Exercise directions:
Return exactly the lines below, starting with the one that has "M1720,324l18,17" and going on through the one that has "M346,283v7l-4,9v-6z".

Data for this exercise:
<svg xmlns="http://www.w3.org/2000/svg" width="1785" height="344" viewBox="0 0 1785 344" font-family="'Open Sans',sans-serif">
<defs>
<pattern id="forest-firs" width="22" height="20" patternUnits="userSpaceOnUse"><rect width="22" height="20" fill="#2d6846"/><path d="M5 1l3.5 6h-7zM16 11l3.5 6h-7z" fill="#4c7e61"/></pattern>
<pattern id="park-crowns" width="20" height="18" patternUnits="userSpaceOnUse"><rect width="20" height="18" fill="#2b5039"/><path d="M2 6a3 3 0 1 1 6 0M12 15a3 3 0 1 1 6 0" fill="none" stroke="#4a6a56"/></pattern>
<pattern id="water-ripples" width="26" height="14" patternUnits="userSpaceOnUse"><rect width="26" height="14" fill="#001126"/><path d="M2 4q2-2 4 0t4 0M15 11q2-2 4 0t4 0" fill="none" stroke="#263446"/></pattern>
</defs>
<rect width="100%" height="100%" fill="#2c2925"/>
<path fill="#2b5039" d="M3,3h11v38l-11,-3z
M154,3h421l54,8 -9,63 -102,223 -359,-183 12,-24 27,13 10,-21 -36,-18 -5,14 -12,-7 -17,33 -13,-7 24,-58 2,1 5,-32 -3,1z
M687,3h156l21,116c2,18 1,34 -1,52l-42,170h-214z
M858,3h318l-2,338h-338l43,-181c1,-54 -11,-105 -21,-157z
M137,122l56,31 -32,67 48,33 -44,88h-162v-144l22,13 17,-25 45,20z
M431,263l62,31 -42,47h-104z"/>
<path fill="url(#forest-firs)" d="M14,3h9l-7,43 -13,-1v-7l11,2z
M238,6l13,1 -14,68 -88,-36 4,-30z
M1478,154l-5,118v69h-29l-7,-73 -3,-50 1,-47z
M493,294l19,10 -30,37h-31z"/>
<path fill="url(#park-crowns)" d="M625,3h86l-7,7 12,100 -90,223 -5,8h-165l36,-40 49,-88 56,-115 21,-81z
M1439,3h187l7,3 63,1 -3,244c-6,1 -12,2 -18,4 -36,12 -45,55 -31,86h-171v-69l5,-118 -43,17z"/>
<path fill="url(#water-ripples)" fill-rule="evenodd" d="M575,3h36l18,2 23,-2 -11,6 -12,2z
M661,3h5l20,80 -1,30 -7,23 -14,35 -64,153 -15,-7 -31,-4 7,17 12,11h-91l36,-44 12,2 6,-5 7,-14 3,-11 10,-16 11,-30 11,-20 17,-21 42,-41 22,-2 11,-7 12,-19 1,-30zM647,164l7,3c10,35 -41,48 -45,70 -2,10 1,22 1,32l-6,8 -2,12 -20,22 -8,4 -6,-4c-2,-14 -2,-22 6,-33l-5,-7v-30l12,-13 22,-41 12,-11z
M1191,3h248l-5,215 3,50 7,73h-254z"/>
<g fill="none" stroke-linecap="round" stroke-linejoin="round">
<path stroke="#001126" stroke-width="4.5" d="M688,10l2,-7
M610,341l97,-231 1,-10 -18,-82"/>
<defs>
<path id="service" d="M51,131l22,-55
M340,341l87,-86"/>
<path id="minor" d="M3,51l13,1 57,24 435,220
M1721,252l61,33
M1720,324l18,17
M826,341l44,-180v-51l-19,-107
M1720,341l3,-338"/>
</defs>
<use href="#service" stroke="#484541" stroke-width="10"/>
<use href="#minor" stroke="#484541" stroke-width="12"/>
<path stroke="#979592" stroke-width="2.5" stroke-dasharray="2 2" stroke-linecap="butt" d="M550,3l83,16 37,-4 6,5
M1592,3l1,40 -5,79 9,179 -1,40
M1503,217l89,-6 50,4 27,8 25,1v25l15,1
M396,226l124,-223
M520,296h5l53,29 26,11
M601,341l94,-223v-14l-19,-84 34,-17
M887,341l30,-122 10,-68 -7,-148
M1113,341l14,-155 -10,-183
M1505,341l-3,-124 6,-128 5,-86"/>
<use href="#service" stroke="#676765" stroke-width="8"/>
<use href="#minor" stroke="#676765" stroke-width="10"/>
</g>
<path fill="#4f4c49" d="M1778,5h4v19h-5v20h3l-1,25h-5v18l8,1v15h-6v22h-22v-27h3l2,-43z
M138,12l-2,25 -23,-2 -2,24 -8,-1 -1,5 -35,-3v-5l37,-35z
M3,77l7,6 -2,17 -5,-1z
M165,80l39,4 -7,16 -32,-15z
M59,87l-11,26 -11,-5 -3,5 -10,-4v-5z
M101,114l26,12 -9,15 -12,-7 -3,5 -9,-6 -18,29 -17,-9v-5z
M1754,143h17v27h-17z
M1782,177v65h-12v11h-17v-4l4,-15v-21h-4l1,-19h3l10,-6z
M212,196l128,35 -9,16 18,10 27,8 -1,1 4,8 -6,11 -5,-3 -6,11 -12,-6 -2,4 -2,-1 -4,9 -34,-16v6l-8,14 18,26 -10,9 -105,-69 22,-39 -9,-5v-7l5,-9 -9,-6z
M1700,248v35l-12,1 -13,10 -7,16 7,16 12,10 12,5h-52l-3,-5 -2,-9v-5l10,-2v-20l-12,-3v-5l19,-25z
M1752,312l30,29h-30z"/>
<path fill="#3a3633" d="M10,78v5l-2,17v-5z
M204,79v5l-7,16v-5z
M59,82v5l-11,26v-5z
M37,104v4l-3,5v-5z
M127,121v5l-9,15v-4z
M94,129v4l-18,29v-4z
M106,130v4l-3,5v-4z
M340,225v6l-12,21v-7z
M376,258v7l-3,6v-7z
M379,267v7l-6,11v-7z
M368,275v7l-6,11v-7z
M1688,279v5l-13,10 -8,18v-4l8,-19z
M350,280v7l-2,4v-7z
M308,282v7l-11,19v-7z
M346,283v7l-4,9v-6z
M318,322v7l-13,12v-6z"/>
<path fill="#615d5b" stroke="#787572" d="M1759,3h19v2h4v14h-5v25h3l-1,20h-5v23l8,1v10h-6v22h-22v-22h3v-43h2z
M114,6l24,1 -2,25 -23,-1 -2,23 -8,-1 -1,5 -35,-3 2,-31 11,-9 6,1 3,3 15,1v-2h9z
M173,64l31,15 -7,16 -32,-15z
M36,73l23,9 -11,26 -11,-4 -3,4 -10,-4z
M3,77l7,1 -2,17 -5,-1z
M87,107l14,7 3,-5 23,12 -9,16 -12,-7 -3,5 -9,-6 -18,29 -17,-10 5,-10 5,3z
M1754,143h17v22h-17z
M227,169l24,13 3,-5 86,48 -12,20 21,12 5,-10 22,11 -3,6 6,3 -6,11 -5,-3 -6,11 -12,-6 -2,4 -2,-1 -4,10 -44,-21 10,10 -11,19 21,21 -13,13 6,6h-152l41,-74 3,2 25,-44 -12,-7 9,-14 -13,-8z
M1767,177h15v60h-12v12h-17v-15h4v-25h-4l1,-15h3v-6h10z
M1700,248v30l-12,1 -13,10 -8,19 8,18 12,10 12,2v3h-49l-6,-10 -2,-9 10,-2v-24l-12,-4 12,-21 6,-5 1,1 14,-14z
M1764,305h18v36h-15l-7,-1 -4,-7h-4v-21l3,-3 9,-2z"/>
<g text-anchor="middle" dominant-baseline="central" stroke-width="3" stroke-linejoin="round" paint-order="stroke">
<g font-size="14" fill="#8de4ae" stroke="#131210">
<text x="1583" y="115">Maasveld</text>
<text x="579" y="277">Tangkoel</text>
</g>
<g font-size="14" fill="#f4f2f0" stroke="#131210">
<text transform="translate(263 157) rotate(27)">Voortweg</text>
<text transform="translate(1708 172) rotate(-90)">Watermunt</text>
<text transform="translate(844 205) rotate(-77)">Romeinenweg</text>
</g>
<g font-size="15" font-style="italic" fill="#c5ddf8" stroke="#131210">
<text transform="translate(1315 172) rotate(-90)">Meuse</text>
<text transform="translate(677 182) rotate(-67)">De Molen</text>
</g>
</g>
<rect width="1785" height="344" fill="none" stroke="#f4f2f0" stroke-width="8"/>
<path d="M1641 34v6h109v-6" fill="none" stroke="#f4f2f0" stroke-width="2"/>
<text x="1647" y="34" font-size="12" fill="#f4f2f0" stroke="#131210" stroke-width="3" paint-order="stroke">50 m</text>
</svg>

Answer below:
M1720,324l18,17
M826,341l44,-180v-51l-19,-107
M1720,341l3,-338"/>
</defs>
<use href="#service" stroke="#484541" stroke-width="10"/>
<use href="#minor" stroke="#484541" stroke-width="12"/>
<path stroke="#979592" stroke-width="2.5" stroke-dasharray="2 2" stroke-linecap="butt" d="M550,3l83,16 37,-4 6,5
M1592,3l1,40 -5,79 9,179 -1,40
M1503,217l89,-6 50,4 27,8 25,1v25l15,1
M396,226l124,-223
M520,296h5l53,29 26,11
M601,341l94,-223v-14l-19,-84 34,-17
M887,341l30,-122 10,-68 -7,-148
M1113,341l14,-155 -10,-183
M1505,341l-3,-124 6,-128 5,-86"/>
<use href="#service" stroke="#676765" stroke-width="8"/>
<use href="#minor" stroke="#676765" stroke-width="10"/>
</g>
<path fill="#4f4c49" d="M1778,5h4v19h-5v20h3l-1,25h-5v18l8,1v15h-6v22h-22v-27h3l2,-43z
M138,12l-2,25 -23,-2 -2,24 -8,-1 -1,5 -35,-3v-5l37,-35z
M3,77l7,6 -2,17 -5,-1z
M165,80l39,4 -7,16 -32,-15z
M59,87l-11,26 -11,-5 -3,5 -10,-4v-5z
M101,114l26,12 -9,15 -12,-7 -3,5 -9,-6 -18,29 -17,-9v-5z
M1754,143h17v27h-17z
M1782,177v65h-12v11h-17v-4l4,-15v-21h-4l1,-19h3l10,-6z
M212,196l128,35 -9,16 18,10 27,8 -1,1 4,8 -6,11 -5,-3 -6,11 -12,-6 -2,4 -2,-1 -4,9 -34,-16v6l-8,14 18,26 -10,9 -105,-69 22,-39 -9,-5v-7l5,-9 -9,-6z
M1700,248v35l-12,1 -13,10 -7,16 7,16 12,10 12,5h-52l-3,-5 -2,-9v-5l10,-2v-20l-12,-3v-5l19,-25z
M1752,312l30,29h-30z"/>
<path fill="#3a3633" d="M10,78v5l-2,17v-5z
M204,79v5l-7,16v-5z
M59,82v5l-11,26v-5z
M37,104v4l-3,5v-5z
M127,121v5l-9,15v-4z
M94,129v4l-18,29v-4z
M106,130v4l-3,5v-4z
M340,225v6l-12,21v-7z
M376,258v7l-3,6v-7z
M379,267v7l-6,11v-7z
M368,275v7l-6,11v-7z
M1688,279v5l-13,10 -8,18v-4l8,-19z
M350,280v7l-2,4v-7z
M308,282v7l-11,19v-7z
M346,283v7l-4,9v-6z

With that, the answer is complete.